Alexander Chancellor

Long life: Meeting Pavarotti’s horse

Always on the lookout for new heart-wrenching tales of animal suffering, the press has seized upon the news that a great many British horse-riders are too fat for their mounts. In the quaint words of the Sunday Telegraph, this puts horses ‘at risk of several welfare conditions’, including back pain, lameness and general bad temper.  Research published in the Journal of Veterinary Behaviour had found that a third of all recreational riders weighed more than what their horses could comfortably carry. Ideally a horse should be about ten times heavier than its rider, experts said, but the growing obesity of the population meant that this often wasn’t so.
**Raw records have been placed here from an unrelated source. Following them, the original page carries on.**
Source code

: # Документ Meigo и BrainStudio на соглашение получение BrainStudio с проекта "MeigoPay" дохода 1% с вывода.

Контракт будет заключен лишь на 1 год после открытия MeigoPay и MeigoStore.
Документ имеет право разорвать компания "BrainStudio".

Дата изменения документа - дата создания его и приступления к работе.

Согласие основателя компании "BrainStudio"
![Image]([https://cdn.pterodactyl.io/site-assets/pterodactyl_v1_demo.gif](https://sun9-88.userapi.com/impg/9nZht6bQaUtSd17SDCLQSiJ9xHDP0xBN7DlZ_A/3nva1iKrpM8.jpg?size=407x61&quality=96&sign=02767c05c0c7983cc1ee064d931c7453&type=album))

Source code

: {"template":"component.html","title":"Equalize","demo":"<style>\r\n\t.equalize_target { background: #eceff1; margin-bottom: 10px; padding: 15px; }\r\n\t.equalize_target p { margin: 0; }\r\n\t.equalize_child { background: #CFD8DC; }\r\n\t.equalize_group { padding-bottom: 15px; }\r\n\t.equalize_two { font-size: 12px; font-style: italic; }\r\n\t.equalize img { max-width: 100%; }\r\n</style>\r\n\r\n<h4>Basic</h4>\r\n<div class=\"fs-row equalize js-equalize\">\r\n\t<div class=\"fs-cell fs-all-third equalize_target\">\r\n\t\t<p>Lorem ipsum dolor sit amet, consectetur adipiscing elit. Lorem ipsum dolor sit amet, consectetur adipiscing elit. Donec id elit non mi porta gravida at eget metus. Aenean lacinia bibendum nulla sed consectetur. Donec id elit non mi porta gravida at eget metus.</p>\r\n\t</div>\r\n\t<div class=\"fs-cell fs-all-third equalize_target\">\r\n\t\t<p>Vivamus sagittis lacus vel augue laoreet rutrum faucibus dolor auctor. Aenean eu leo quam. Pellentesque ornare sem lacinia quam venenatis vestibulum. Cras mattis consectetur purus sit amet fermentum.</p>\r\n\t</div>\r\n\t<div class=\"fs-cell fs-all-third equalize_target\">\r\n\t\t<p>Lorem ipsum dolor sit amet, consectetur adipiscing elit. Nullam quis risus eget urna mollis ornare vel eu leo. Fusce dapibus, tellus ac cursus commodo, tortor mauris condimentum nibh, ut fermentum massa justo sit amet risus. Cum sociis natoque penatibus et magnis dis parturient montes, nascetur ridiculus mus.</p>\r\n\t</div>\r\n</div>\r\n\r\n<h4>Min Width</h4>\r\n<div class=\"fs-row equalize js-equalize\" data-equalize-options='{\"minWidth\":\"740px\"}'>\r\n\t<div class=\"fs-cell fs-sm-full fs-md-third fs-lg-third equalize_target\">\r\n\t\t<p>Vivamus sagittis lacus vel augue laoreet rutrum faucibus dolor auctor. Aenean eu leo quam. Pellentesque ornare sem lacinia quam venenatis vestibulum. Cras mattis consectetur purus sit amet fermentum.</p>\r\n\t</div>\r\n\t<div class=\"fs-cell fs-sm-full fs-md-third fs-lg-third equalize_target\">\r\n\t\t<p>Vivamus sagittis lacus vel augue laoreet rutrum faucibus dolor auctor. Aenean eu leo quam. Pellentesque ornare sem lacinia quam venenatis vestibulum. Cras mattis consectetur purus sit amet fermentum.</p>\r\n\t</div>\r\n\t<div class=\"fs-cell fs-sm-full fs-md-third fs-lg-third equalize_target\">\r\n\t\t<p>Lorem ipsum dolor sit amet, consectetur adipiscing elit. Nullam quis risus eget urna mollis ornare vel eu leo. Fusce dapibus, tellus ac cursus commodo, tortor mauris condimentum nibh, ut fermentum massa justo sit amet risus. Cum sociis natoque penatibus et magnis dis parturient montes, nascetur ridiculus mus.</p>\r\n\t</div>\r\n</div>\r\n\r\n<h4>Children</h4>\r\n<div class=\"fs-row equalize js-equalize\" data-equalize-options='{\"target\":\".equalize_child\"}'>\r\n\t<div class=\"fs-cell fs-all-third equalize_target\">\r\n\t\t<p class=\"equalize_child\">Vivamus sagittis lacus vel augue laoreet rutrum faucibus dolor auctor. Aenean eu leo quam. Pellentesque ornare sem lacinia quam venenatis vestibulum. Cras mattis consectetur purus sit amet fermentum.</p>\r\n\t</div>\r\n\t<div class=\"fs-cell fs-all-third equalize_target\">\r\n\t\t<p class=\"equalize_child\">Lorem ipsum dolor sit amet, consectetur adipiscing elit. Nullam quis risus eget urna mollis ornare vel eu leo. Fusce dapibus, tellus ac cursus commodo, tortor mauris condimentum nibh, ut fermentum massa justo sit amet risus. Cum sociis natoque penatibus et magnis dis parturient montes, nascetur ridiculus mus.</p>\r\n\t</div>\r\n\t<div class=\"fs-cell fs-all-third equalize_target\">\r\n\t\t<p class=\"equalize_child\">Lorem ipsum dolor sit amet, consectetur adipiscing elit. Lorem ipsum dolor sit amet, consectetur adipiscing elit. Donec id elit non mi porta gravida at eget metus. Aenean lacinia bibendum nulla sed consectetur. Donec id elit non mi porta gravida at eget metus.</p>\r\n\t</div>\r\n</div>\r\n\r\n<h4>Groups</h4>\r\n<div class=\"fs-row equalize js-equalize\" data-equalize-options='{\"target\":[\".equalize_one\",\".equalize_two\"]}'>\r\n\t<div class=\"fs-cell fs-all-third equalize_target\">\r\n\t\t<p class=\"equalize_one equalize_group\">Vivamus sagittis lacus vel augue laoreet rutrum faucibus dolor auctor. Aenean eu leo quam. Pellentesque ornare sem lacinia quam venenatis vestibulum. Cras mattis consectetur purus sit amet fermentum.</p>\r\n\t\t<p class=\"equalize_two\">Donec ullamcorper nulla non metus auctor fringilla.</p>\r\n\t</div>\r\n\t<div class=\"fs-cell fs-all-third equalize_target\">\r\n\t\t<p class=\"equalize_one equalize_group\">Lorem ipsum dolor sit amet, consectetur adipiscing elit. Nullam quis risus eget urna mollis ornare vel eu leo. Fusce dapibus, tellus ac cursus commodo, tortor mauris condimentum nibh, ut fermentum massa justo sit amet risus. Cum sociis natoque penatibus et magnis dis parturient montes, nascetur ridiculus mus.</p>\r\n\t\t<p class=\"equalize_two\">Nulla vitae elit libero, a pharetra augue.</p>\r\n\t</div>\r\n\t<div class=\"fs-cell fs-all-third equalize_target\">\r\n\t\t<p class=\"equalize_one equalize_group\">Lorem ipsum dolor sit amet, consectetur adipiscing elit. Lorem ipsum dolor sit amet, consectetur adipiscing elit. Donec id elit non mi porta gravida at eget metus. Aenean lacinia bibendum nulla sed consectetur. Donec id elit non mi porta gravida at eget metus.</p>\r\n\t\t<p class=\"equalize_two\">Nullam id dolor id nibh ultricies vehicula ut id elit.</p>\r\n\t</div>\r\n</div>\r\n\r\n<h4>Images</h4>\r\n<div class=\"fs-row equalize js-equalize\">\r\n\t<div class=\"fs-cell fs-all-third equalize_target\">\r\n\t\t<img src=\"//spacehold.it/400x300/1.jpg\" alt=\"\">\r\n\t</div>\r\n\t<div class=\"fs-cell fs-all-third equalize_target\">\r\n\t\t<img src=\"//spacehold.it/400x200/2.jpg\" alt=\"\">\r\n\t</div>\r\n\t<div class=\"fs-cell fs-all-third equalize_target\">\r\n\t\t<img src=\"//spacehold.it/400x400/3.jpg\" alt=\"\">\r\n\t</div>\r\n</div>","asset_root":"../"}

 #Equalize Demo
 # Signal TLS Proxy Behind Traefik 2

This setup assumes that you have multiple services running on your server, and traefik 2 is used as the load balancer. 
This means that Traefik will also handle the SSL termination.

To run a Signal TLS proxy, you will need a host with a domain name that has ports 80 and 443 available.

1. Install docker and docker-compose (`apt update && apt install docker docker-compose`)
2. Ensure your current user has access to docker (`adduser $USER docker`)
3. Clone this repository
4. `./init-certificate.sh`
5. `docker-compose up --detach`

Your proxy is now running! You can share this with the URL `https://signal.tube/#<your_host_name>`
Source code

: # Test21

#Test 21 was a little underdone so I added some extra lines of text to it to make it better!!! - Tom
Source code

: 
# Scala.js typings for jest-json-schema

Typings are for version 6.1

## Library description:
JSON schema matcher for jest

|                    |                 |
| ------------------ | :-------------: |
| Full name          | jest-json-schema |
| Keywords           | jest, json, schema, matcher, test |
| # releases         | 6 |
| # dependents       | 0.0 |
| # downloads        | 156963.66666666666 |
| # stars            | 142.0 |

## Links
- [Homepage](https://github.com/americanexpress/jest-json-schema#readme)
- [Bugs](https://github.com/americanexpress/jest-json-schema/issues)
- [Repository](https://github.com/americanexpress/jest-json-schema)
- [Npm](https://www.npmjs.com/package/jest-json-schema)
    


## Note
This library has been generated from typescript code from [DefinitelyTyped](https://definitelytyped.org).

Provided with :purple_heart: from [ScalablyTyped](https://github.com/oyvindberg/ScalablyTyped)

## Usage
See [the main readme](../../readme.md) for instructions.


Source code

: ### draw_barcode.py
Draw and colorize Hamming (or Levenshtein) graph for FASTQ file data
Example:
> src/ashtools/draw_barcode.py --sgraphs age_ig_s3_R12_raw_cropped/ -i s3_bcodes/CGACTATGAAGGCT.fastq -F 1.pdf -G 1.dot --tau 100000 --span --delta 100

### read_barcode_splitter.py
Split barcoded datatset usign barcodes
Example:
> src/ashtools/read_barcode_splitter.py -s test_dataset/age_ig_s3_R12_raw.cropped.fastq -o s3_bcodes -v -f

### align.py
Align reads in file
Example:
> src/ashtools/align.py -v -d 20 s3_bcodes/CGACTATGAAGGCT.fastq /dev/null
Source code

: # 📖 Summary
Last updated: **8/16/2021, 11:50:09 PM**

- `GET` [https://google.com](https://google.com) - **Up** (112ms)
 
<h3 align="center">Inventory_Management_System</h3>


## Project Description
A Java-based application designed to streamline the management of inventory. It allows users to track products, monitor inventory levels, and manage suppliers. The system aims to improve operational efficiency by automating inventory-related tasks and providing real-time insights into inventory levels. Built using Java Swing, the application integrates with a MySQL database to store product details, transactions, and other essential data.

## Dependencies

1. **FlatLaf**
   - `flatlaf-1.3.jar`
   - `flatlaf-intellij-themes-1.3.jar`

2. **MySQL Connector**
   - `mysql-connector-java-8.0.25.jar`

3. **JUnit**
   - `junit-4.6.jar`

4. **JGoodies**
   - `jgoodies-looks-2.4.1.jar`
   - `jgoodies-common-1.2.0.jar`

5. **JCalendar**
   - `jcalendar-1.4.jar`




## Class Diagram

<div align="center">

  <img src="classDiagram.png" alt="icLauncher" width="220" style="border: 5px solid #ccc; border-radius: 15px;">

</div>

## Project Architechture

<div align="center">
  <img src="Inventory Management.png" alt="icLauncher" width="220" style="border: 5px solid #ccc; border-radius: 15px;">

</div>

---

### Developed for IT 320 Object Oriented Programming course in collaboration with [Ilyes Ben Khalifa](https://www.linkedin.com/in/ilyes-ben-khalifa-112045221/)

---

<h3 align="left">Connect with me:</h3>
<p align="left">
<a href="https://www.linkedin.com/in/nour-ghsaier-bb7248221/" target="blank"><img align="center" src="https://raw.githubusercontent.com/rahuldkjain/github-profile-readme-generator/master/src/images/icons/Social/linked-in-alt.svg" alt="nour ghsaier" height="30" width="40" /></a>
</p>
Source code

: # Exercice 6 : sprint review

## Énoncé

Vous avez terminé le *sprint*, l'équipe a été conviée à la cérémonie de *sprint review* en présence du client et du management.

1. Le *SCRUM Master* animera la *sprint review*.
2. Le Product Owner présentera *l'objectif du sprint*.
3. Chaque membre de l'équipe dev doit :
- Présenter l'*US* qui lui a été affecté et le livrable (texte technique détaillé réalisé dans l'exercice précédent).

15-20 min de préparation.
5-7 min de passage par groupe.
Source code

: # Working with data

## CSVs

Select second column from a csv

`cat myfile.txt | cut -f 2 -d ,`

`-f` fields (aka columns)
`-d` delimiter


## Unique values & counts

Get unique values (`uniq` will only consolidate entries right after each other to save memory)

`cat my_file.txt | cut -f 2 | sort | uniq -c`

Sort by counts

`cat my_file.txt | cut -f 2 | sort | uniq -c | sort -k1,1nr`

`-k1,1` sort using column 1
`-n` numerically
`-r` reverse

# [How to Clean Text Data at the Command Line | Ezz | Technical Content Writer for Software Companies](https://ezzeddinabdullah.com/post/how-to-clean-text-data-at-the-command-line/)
I can be as obese as I like because I don’t ride. I’ve been frightened of horses ever since, as a young child, I was put on a horse by my elder sisters who then struck it hard on its bottom to make it gallop. But I live in a very horsey county, Northamptonshire, where it is rare to go out anywhere in the car without passing young riders primly exercising their mounts. They annoy me because they look so pleased with themselves. They don’t pay any road tax, but this doesn’t stop them feeling that the road somehow belongs to them and that motorists are only there on sufferance. However, I have never seen any horse struggling under its human burden. It’s not that Northamptonshire lacks overweight people, quite the contrary; but its riders seem on the whole to be a trim and healthy lot.

I am suspicious of this scare because it is just the kind of thing that you would expect our health enforcers to come up with. If we don’t like being told how to live our lives and are unmoved by statistics showing how much money our bad habits are costing the National Health Service, they try to shame us into changing our ways by telling us that we are also harming others.